• [EXERCISE]:
Your job is to return every line in the data holding the string "John".

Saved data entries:
══════════════════════════════

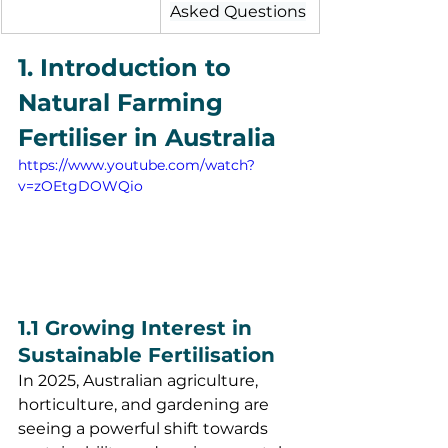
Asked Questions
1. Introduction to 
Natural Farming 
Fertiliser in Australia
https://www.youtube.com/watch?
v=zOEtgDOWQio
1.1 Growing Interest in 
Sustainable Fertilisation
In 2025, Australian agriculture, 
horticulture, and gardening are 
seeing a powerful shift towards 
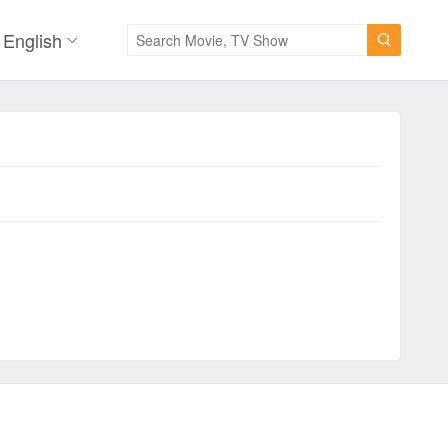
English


══════════════════════════════

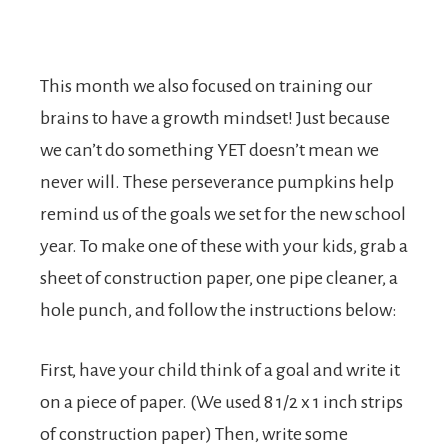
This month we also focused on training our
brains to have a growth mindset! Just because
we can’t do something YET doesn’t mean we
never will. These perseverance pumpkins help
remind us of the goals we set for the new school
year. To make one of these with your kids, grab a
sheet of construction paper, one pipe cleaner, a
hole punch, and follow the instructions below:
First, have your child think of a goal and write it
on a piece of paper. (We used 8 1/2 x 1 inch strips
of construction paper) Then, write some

══════════════════════════════

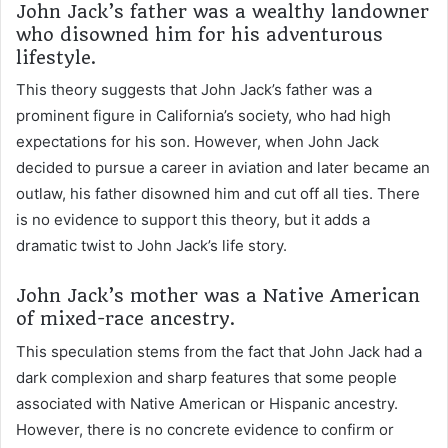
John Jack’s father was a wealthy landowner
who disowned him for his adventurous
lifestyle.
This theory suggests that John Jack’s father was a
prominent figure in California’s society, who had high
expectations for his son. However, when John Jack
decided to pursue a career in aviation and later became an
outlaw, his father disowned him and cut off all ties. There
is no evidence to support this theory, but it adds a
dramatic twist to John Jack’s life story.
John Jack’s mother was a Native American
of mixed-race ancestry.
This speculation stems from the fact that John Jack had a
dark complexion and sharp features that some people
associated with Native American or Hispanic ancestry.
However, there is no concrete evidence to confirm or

══════════════════════════════

• [EXERCISE OUTPUT]:
John Jack’s father was a wealthy landowner
This theory suggests that John Jack’s father was a
expectations for his son. However, when John Jack
dramatic twist to John Jack’s life story.
John Jack’s mother was a Native American
This speculation stems from the fact that John Jack had a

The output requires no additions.